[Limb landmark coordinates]
>>
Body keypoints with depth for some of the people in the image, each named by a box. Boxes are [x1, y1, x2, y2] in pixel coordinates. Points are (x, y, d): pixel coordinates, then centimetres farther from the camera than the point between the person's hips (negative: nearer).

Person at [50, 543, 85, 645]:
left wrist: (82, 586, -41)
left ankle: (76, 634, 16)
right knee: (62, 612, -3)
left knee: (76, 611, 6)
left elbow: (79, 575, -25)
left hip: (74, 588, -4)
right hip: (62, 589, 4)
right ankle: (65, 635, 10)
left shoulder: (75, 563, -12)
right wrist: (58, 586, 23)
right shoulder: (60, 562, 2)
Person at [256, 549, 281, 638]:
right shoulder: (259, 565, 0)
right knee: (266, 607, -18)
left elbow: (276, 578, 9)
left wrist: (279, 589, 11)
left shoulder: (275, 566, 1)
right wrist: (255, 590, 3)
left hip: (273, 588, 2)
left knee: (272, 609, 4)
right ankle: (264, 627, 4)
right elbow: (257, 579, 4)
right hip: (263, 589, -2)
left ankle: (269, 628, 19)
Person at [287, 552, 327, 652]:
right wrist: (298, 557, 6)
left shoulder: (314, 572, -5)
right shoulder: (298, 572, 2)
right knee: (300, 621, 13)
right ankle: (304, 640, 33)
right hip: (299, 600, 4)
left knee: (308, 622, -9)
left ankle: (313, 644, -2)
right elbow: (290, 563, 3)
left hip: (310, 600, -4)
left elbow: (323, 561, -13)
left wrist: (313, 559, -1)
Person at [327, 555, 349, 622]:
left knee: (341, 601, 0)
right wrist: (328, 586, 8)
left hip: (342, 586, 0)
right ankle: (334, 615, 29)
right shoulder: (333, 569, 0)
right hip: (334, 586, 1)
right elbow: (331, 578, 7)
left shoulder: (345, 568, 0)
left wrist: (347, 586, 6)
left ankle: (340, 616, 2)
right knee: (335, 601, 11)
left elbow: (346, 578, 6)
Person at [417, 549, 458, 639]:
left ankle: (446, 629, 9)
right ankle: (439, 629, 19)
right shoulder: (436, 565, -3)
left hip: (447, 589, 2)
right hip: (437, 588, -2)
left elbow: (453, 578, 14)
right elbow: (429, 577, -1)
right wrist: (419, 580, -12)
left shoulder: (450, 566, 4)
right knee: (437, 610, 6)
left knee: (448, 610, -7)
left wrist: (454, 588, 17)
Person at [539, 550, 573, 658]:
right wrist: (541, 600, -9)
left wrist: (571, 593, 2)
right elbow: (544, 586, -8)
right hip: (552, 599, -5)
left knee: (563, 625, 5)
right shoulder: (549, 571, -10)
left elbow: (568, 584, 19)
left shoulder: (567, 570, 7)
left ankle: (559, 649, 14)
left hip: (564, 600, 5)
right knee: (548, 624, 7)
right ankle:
<<
> _Task details_
All the entries above are to be transcribed without any alteration.

> _Solution to the problem_
Body keypoints with depth for some of the people in the image, each named by a box. Boxes are [x1, y1, x2, y2] in pixel coordinates. Points are (x, y, d): pixel coordinates, then centimetres farther from the camera than the point between the person's hips (negative: nearer).

Person at [50, 543, 85, 645]:
left wrist: (82, 586, -41)
left ankle: (76, 634, 16)
right knee: (62, 612, -3)
left knee: (76, 611, 6)
left elbow: (79, 575, -25)
left hip: (74, 588, -4)
right hip: (62, 589, 4)
right ankle: (65, 635, 10)
left shoulder: (75, 563, -12)
right wrist: (58, 586, 23)
right shoulder: (60, 562, 2)
Person at [256, 549, 281, 638]:
right shoulder: (259, 565, 0)
right knee: (266, 607, -18)
left elbow: (276, 578, 9)
left wrist: (279, 589, 11)
left shoulder: (275, 566, 1)
right wrist: (255, 590, 3)
left hip: (273, 588, 2)
left knee: (272, 609, 4)
right ankle: (264, 627, 4)
right elbow: (257, 579, 4)
right hip: (263, 589, -2)
left ankle: (269, 628, 19)
Person at [287, 552, 327, 652]:
right wrist: (298, 557, 6)
left shoulder: (314, 572, -5)
right shoulder: (298, 572, 2)
right knee: (300, 621, 13)
right ankle: (304, 640, 33)
right hip: (299, 600, 4)
left knee: (308, 622, -9)
left ankle: (313, 644, -2)
right elbow: (290, 563, 3)
left hip: (310, 600, -4)
left elbow: (323, 561, -13)
left wrist: (313, 559, -1)
Person at [327, 555, 349, 622]:
left knee: (341, 601, 0)
right wrist: (328, 586, 8)
left hip: (342, 586, 0)
right ankle: (334, 615, 29)
right shoulder: (333, 569, 0)
right hip: (334, 586, 1)
right elbow: (331, 578, 7)
left shoulder: (345, 568, 0)
left wrist: (347, 586, 6)
left ankle: (340, 616, 2)
right knee: (335, 601, 11)
left elbow: (346, 578, 6)
Person at [417, 549, 458, 639]:
left ankle: (446, 629, 9)
right ankle: (439, 629, 19)
right shoulder: (436, 565, -3)
left hip: (447, 589, 2)
right hip: (437, 588, -2)
left elbow: (453, 578, 14)
right elbow: (429, 577, -1)
right wrist: (419, 580, -12)
left shoulder: (450, 566, 4)
right knee: (437, 610, 6)
left knee: (448, 610, -7)
left wrist: (454, 588, 17)
Person at [539, 550, 573, 658]:
right wrist: (541, 600, -9)
left wrist: (571, 593, 2)
right elbow: (544, 586, -8)
right hip: (552, 599, -5)
left knee: (563, 625, 5)
right shoulder: (549, 571, -10)
left elbow: (568, 584, 19)
left shoulder: (567, 570, 7)
left ankle: (559, 649, 14)
left hip: (564, 600, 5)
right knee: (548, 624, 7)
right ankle:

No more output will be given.